__Data in this exercise__.
==========
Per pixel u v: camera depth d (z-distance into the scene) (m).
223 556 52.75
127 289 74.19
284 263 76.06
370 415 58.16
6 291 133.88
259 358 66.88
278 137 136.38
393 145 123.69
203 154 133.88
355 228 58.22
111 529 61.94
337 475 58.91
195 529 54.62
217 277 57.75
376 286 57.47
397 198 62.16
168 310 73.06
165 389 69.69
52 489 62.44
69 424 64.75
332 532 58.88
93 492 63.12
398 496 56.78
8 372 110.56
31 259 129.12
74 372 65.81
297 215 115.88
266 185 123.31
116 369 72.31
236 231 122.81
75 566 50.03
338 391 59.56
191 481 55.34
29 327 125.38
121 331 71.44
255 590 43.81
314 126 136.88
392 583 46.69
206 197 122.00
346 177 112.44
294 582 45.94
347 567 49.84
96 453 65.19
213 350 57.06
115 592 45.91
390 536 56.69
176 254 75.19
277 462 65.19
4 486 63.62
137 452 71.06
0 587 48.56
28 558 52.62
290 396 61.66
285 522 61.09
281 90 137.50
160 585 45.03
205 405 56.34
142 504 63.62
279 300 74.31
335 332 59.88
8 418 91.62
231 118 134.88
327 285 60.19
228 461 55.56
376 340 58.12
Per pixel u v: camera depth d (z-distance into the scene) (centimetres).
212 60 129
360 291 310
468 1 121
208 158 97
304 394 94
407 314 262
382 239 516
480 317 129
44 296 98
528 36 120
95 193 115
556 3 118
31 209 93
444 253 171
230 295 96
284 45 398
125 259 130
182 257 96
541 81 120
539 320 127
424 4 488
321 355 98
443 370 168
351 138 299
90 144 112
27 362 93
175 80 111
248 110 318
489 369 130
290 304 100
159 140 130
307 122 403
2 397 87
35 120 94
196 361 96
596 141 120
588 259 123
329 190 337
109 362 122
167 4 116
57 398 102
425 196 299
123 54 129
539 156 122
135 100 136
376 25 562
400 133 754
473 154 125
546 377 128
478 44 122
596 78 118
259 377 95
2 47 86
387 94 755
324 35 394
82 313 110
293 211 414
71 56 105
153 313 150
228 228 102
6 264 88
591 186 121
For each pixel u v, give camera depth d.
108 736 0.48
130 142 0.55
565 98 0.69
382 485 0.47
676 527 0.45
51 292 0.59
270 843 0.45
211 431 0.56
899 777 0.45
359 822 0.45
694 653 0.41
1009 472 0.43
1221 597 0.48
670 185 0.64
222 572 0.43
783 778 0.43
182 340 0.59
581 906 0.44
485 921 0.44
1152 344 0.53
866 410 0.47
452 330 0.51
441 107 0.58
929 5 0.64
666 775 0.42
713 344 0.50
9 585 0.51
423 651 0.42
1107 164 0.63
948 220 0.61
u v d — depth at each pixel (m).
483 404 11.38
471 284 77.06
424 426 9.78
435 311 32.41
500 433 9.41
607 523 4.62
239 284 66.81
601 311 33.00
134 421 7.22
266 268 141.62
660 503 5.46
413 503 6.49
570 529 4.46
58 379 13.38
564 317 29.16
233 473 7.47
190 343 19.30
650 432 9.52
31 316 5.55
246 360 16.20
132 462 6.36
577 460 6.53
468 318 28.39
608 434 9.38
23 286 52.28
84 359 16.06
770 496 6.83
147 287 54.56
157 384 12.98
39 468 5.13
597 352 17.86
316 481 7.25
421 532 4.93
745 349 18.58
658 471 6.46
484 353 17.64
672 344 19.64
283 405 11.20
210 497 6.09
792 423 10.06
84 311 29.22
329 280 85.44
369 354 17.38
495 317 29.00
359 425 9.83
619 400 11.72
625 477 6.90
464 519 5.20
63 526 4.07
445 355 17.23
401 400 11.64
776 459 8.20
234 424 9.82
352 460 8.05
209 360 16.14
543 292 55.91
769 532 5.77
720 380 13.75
==========
__Work required__. Please write out the whole of the material exactly.

__Result of this task__.
Per pixel u v: camera depth d (z-distance into the scene) (m).
223 556 52.75
127 289 74.19
284 263 76.06
370 415 58.16
6 291 133.88
259 358 66.88
278 137 136.38
393 145 123.69
203 154 133.88
355 228 58.22
111 529 61.94
337 475 58.91
195 529 54.62
217 277 57.75
376 286 57.47
397 198 62.16
168 310 73.06
165 389 69.69
52 489 62.44
69 424 64.75
332 532 58.88
93 492 63.12
398 496 56.78
8 372 110.56
31 259 129.12
74 372 65.81
297 215 115.88
266 185 123.31
116 369 72.31
236 231 122.81
75 566 50.03
338 391 59.56
191 481 55.34
29 327 125.38
121 331 71.44
255 590 43.81
314 126 136.88
392 583 46.69
206 197 122.00
346 177 112.44
294 582 45.94
347 567 49.84
96 453 65.19
213 350 57.06
115 592 45.91
390 536 56.69
176 254 75.19
277 462 65.19
4 486 63.62
137 452 71.06
0 587 48.56
28 558 52.62
290 396 61.66
285 522 61.09
281 90 137.50
160 585 45.03
205 405 56.34
142 504 63.62
279 300 74.31
335 332 59.88
8 418 91.62
231 118 134.88
327 285 60.19
228 461 55.56
376 340 58.12
Per pixel u v: camera depth d (z-distance into the scene) (centimetres).
212 60 129
360 291 310
468 1 121
208 158 97
304 394 94
407 314 262
382 239 516
480 317 129
44 296 98
528 36 120
95 193 115
556 3 118
31 209 93
444 253 171
230 295 96
284 45 398
125 259 130
182 257 96
541 81 120
539 320 127
424 4 488
321 355 98
443 370 168
351 138 299
90 144 112
27 362 93
175 80 111
248 110 318
489 369 130
290 304 100
159 140 130
307 122 403
2 397 87
35 120 94
196 361 96
596 141 120
588 259 123
329 190 337
109 362 122
167 4 116
57 398 102
425 196 299
123 54 129
539 156 122
135 100 136
376 25 562
400 133 754
473 154 125
546 377 128
478 44 122
596 78 118
259 377 95
2 47 86
387 94 755
324 35 394
82 313 110
293 211 414
71 56 105
153 313 150
228 228 102
6 264 88
591 186 121
For each pixel u v, give camera depth d.
108 736 0.48
130 142 0.55
565 98 0.69
382 485 0.47
676 527 0.45
51 292 0.59
270 843 0.45
211 431 0.56
899 777 0.45
359 822 0.45
694 653 0.41
1009 472 0.43
1221 597 0.48
670 185 0.64
222 572 0.43
783 778 0.43
182 340 0.59
581 906 0.44
485 921 0.44
1152 344 0.53
866 410 0.47
452 330 0.51
441 107 0.58
929 5 0.64
666 775 0.42
713 344 0.50
9 585 0.51
423 651 0.42
1107 164 0.63
948 220 0.61
u v d — depth at each pixel (m).
483 404 11.38
471 284 77.06
424 426 9.78
435 311 32.41
500 433 9.41
607 523 4.62
239 284 66.81
601 311 33.00
134 421 7.22
266 268 141.62
660 503 5.46
413 503 6.49
570 529 4.46
58 379 13.38
564 317 29.16
233 473 7.47
190 343 19.30
650 432 9.52
31 316 5.55
246 360 16.20
132 462 6.36
577 460 6.53
468 318 28.39
608 434 9.38
23 286 52.28
84 359 16.06
770 496 6.83
147 287 54.56
157 384 12.98
39 468 5.13
597 352 17.86
316 481 7.25
421 532 4.93
745 349 18.58
658 471 6.46
484 353 17.64
672 344 19.64
283 405 11.20
210 497 6.09
792 423 10.06
84 311 29.22
329 280 85.44
369 354 17.38
495 317 29.00
359 425 9.83
619 400 11.72
625 477 6.90
464 519 5.20
63 526 4.07
445 355 17.23
401 400 11.64
776 459 8.20
234 424 9.82
352 460 8.05
209 360 16.14
543 292 55.91
769 532 5.77
720 380 13.75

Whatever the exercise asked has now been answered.